So I created, an realtime application using socket.io, redis and node.js.
The problem is that with 30 users, I'm already reaching the number of connections of the server ( I'm running Ubuntu 14.04.
And I think it has something to do about the way I connect to redis.
So on one page, I have at most 12 channels to subscribe to. On two socket.io connections, one has 6 channels and the other has the other 6 channels.
Before showing my node js code, what I do, is for each channel, I create a new redis client, so let's say that I have an insert and update channel, on the node.js code, so my code wiil be:
var data = io.of('/data');
data.on('connection', function(client) {
var insert = redis.createClient();
var update = redis.createClient();
insert.subscribe('insert');
insert.on("message", function(channel, message) {
client.emit('data_insert', message);
});
update.subscribe('update');
update.on("message", function(channel, message) {
client.emit('data_update', message);
});
});
I believe that this is the problem, and that why, with 30 users I'm exceeding the limit of connections of the server, since 30 * 12 + 2 * 30 = 420, plus a few others for everything else, and it's easy to reach 1024.
So how can I optimize the code, to reduce the number of connections per client to one or two the max?
Does it help, to have the var insert = redis.createClient(); outside the data.on('connection')??

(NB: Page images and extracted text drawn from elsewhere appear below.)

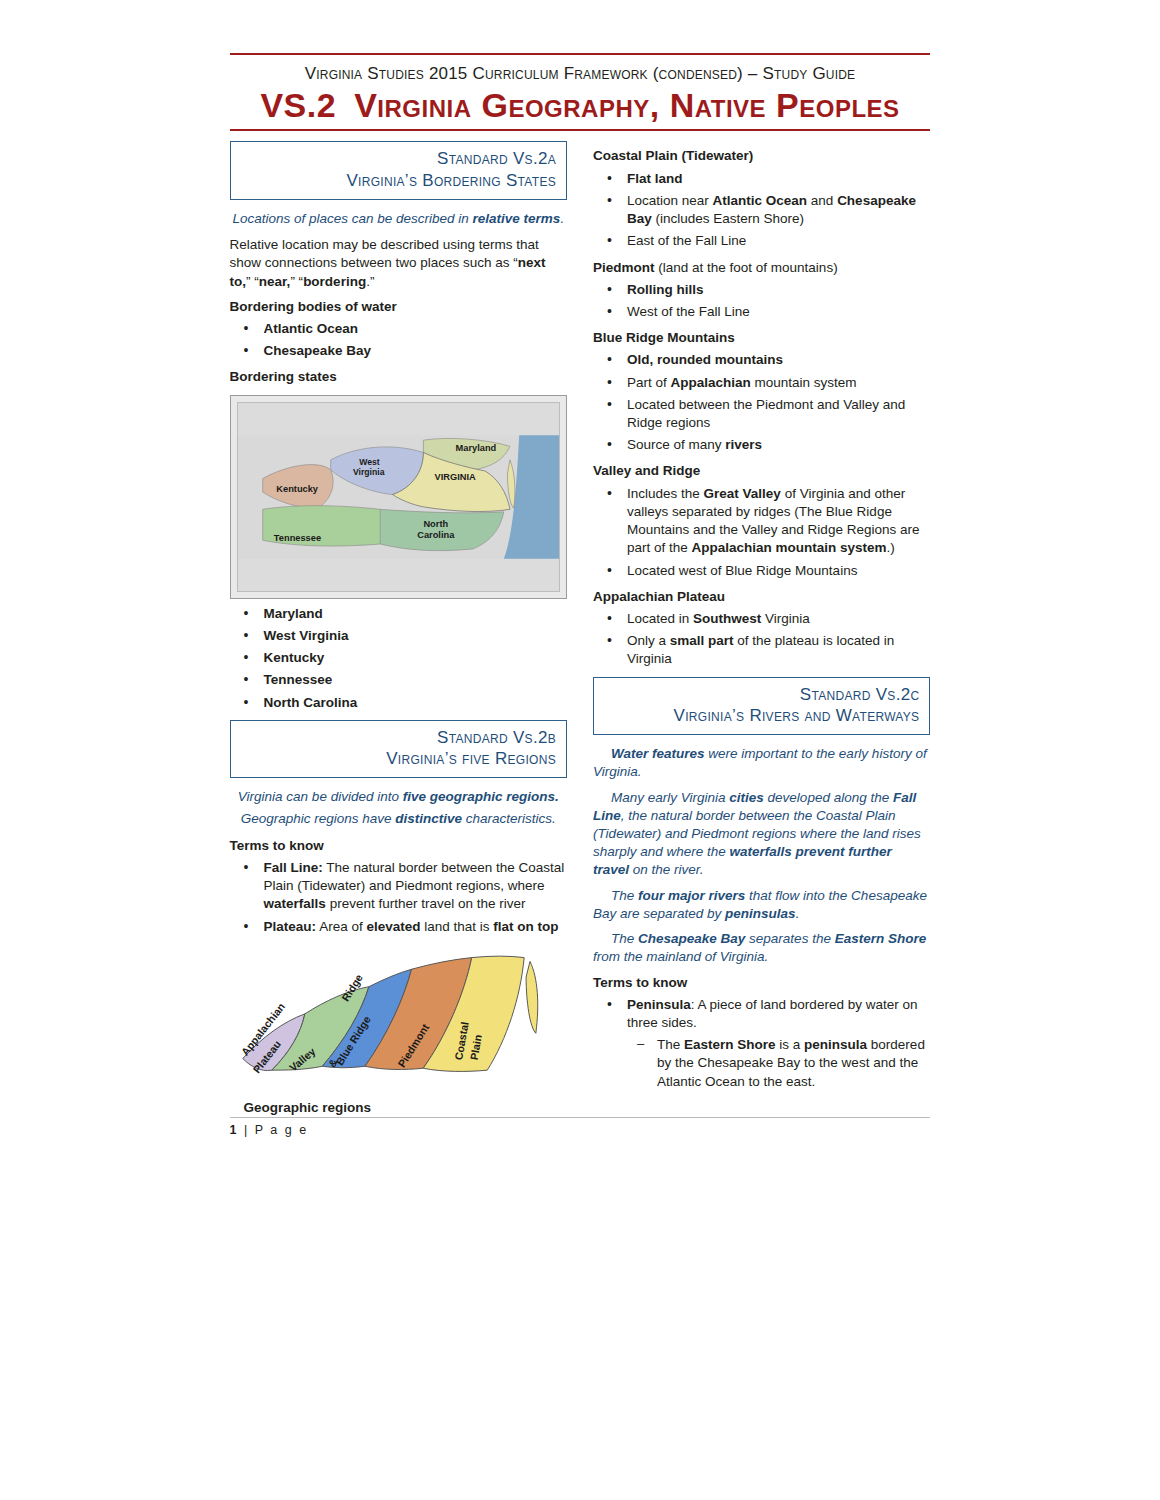Virginia Studies 2015 Curriculum Framework (condensed) – Study Guide
VS.2 Virginia Geography, Native Peoples
Standard Vs.2a
Virginia’s Bordering States
Locations of places can be described in relative terms.
Relative location may be described using terms that show connections between two places such as “next to,” “near,” “bordering.”
Bordering bodies of water
Atlantic Ocean
Chesapeake Bay
Bordering states
Maryland West Virginia VIRGINIA Kentucky North Carolina Tennessee
Maryland
West Virginia
Kentucky
Tennessee
North Carolina
Standard Vs.2b
Virginia’s five Regions
Virginia can be divided into five geographic regions.
Geographic regions have distinctive characteristics.
Terms to know
Fall Line: The natural border between the Coastal Plain (Tidewater) and Piedmont regions, where waterfalls prevent further travel on the river
Plateau: Area of elevated land that is flat on top
Appalachian Plateau Valley & Ridge Blue Ridge Piedmont Coastal Plain
Geographic regions
Coastal Plain (Tidewater)
Flat land
Location near Atlantic Ocean and Chesapeake Bay (includes Eastern Shore)
East of the Fall Line
Piedmont (land at the foot of mountains)
Rolling hills
West of the Fall Line
Blue Ridge Mountains
Old, rounded mountains
Part of Appalachian mountain system
Located between the Piedmont and Valley and Ridge regions
Source of many rivers
Valley and Ridge
Includes the Great Valley of Virginia and other valleys separated by ridges (The Blue Ridge Mountains and the Valley and Ridge Regions are part of the Appalachian mountain system.)
Located west of Blue Ridge Mountains
Appalachian Plateau
Located in Southwest Virginia
Only a small part of the plateau is located in Virginia
Standard Vs.2c
Virginia’s Rivers and Waterways
Water features were important to the early history of Virginia.
Many early Virginia cities developed along the Fall Line, the natural border between the Coastal Plain (Tidewater) and Piedmont regions where the land rises sharply and where the waterfalls prevent further travel on the river.
The four major rivers that flow into the Chesapeake Bay are separated by peninsulas.
The Chesapeake Bay separates the Eastern Shore from the mainland of Virginia.
Terms to know
Peninsula: A piece of land bordered by water on three sides.
The Eastern Shore is a peninsula bordered by the Chesapeake Bay to the west and the Atlantic Ocean to the east.
1 | P a g e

You should not be creating one (or more) redis connections per client - just keep using the same global one. Further, there's really no reason to create a client for each channel you want to subscribe to. Just use the channel argument to figure out which thing to do with the data (in this case, you're doing the same thing on each channel, so even less point in having separate ones).
var data = io.of('/data');
var redis = redis.createClient();
redis.subscribe('insert');
redis.subscribe('update');
data.on('connection', function(client) {
redis.on("message", function(channel, message) {
if(channel == 'insert')
client.emit('data_insert', message);
else if(channel == 'update')
client.emit('data_update', message);
});
});
There are probably better ways to do this, but this is a fairly direct translation of your code into something that uses only one redis connection.
Note that redis subcribers can only subscribe - you will need a second client to publish or do any other redis operations.
Use socket.io's namespace. Within each namespace you can also define rooms but namespace should be enough for your needs.